Abstract

Summary 1. The development of antipredator defences in the larval stage of animals with complex life cycles is likely to be affected by costs associated with creating and maintaining such defences because of their impact on the timing of maturation or metamorphosis. 2. Various theoretical treatments have suggested that investment in defence should both increase or decrease with increasing resource availability, but a recent model predicts investment in defences should be highest at intermediate resource level and predator density. 3. Previous models of investment in defence and timing of metamorphosis provide a poor match to empirical data.
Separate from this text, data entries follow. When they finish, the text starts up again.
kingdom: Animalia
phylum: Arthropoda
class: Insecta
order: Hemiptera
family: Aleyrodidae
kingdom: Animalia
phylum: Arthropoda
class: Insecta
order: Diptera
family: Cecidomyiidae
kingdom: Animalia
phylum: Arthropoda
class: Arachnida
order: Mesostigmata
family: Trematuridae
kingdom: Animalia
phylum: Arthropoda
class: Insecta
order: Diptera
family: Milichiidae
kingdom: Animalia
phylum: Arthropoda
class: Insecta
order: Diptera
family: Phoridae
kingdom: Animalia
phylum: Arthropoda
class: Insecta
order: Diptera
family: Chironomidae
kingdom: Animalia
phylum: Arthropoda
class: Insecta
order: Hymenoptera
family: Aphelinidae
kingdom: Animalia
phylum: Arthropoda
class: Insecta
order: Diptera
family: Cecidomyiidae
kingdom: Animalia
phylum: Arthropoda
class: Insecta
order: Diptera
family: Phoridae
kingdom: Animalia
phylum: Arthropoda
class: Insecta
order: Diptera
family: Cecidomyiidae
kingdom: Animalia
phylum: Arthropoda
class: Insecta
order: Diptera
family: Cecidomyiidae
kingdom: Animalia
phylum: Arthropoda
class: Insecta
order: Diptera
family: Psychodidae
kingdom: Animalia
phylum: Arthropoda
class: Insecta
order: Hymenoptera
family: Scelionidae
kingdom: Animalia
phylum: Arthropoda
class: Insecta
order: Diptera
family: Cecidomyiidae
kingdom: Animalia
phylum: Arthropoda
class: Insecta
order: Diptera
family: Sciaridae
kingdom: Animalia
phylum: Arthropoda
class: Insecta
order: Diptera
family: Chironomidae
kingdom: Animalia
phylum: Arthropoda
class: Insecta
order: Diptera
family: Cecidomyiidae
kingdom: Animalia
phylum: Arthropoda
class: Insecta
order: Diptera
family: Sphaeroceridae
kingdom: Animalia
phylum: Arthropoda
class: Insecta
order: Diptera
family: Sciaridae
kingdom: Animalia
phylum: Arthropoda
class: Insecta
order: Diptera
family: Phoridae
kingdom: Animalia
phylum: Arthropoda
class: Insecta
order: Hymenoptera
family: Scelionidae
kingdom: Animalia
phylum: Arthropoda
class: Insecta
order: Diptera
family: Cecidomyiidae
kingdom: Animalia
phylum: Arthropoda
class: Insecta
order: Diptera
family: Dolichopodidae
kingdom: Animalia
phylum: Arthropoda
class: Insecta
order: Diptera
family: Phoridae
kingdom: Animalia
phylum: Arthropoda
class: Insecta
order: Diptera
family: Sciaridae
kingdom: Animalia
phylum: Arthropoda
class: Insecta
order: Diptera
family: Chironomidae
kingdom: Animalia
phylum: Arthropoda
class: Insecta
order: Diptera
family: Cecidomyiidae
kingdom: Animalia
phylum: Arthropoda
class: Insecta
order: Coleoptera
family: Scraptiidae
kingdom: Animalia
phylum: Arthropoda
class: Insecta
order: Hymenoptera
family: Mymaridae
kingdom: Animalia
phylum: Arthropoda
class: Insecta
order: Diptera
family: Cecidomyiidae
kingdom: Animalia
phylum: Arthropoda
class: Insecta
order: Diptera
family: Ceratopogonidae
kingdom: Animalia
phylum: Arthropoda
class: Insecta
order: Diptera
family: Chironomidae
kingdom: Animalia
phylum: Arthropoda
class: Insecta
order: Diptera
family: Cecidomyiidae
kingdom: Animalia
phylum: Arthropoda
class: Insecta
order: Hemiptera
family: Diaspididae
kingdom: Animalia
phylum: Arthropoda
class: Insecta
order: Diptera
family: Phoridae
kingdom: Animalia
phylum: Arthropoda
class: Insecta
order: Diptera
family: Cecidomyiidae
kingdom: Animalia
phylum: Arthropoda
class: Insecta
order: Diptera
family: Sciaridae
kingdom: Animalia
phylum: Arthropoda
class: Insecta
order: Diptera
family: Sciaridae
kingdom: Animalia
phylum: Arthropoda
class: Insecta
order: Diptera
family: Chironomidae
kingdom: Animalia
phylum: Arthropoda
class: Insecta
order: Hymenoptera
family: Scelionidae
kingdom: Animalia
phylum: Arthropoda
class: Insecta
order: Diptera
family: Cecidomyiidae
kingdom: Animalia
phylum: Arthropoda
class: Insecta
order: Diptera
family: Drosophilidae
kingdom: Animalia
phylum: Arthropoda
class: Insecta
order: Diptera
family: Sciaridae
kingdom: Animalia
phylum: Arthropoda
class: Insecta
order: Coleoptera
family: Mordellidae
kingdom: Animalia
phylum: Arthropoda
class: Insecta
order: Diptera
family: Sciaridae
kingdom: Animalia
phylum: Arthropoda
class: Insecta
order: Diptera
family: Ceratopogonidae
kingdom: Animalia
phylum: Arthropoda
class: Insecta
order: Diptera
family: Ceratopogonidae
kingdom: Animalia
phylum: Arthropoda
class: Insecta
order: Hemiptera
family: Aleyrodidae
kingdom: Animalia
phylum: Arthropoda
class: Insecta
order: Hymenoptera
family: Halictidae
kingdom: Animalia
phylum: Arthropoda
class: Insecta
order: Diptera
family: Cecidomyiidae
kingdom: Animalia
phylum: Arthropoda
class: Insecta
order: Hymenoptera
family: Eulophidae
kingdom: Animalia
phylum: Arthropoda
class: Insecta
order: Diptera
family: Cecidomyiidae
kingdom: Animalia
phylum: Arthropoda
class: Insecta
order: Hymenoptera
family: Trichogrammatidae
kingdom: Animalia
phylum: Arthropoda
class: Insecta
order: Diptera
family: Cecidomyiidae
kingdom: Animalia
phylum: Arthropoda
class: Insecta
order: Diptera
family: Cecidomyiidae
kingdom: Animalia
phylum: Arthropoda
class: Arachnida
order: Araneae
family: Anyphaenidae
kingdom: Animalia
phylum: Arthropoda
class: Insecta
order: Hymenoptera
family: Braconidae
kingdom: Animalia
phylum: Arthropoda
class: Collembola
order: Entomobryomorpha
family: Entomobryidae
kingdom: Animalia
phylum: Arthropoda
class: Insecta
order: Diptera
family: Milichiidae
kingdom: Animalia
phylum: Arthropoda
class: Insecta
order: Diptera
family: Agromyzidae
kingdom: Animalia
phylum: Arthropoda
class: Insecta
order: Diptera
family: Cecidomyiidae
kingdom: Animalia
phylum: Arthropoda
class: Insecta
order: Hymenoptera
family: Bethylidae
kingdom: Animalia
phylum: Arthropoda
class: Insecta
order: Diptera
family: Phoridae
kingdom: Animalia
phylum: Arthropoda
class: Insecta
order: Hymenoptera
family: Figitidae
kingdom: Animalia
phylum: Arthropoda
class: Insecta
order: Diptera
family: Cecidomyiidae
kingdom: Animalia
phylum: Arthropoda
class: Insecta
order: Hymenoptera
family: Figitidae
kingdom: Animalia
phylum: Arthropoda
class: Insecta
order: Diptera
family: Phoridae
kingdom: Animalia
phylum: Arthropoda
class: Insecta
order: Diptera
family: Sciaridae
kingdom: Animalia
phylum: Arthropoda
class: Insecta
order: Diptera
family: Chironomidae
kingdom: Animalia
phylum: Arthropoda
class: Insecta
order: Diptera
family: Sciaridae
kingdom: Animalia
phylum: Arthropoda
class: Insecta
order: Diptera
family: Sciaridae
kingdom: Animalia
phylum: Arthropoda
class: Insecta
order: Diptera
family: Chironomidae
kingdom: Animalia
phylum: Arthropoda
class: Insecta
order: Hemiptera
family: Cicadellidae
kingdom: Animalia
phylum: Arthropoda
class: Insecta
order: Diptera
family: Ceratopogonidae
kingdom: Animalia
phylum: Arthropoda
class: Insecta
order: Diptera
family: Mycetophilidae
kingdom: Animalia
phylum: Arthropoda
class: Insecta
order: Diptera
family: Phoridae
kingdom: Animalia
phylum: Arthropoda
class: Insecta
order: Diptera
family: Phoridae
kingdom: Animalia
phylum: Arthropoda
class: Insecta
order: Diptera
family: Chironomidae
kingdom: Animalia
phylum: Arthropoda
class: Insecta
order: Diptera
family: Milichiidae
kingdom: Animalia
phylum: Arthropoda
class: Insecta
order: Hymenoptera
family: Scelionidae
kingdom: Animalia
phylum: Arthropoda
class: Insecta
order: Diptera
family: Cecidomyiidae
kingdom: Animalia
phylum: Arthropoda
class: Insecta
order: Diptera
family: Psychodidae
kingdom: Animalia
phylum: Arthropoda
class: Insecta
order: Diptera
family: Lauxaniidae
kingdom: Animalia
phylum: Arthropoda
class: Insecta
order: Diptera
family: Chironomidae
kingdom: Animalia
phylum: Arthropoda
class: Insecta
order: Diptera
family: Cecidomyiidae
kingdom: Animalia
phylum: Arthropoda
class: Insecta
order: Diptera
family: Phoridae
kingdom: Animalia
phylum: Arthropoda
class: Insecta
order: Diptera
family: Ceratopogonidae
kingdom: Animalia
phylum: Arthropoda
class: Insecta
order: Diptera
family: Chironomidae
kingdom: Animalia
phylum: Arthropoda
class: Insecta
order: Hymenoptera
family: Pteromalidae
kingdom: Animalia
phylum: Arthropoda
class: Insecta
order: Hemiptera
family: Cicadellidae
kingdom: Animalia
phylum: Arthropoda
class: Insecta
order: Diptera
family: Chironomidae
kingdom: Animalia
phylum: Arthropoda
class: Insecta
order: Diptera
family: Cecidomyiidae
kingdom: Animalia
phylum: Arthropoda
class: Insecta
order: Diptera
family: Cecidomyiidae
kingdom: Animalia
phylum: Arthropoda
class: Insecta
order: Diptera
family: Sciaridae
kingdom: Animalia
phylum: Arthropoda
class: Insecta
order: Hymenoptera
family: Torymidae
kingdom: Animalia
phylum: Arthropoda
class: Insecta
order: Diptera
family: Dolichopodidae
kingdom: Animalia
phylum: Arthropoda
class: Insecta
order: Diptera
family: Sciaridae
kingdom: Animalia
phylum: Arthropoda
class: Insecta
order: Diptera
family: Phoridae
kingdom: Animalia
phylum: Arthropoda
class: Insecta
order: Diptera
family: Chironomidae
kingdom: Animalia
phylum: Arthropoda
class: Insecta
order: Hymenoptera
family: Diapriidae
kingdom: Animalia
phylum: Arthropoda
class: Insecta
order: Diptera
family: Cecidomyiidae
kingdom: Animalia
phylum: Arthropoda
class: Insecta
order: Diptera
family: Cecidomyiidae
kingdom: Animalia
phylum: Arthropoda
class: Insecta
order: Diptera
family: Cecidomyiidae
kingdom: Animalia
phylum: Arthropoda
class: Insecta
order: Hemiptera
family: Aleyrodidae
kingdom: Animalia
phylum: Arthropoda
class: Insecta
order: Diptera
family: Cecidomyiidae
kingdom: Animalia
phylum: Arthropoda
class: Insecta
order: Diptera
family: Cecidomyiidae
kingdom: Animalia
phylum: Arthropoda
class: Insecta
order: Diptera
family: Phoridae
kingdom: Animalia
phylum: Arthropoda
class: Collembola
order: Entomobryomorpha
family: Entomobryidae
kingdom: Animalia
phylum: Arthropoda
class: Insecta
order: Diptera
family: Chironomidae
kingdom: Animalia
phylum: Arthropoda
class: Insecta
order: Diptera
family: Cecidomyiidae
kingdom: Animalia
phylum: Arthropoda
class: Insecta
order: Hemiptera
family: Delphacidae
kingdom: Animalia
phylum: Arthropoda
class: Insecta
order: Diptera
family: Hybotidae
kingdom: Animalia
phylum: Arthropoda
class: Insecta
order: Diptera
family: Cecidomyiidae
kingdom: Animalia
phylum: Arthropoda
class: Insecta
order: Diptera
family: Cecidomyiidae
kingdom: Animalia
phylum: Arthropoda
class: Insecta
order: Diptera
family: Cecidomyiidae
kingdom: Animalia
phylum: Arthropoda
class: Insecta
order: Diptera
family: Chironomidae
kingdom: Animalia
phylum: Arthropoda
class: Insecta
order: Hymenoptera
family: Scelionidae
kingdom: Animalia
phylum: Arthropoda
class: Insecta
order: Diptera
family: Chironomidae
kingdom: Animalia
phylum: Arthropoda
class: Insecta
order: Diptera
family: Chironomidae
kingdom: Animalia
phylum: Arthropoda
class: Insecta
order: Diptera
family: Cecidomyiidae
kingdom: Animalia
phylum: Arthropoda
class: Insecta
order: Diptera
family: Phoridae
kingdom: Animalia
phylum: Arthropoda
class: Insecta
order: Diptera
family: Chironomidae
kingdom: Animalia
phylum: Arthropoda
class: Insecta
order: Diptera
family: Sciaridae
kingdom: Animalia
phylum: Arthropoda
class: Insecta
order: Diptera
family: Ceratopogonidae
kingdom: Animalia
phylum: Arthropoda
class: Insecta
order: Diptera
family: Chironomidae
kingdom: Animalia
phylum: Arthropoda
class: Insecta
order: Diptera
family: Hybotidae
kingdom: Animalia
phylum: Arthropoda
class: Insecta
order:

Here we develop a dynamic state‐dependent model of investment in behavioural and morphological defences that enables us to allow flexibility in investment in defences over development, the timing of metamorphosis and the size of the organism at metamorphosis that were absent from previous theory. 4. We show that the inclusion of this flexibility results in different predictions to those of the fixed investment approach used previously, especially when we allow metamorphosis to occur at the optimal time and state for the organism. 5. Under these more flexible conditions, we predict that morphological defences should be insensitive to resource level whilst behavioural defences should either increase or decrease with increasing resources depending on the predation risk and the magnitude of the fitness benefits of large size at metamorphosis. 6. Our work provides a formal framework in which we might progress in the study of how the use of antipredator defences is affected by their costs. Most of the predictions of our model in are in good accord with empirical results, and can be understood in terms of the underlying biological assumptions. The reasons why simpler models failed to match empirical observations can be explained, and our predictions that are a poor match help to target the circumstances which warrant future study.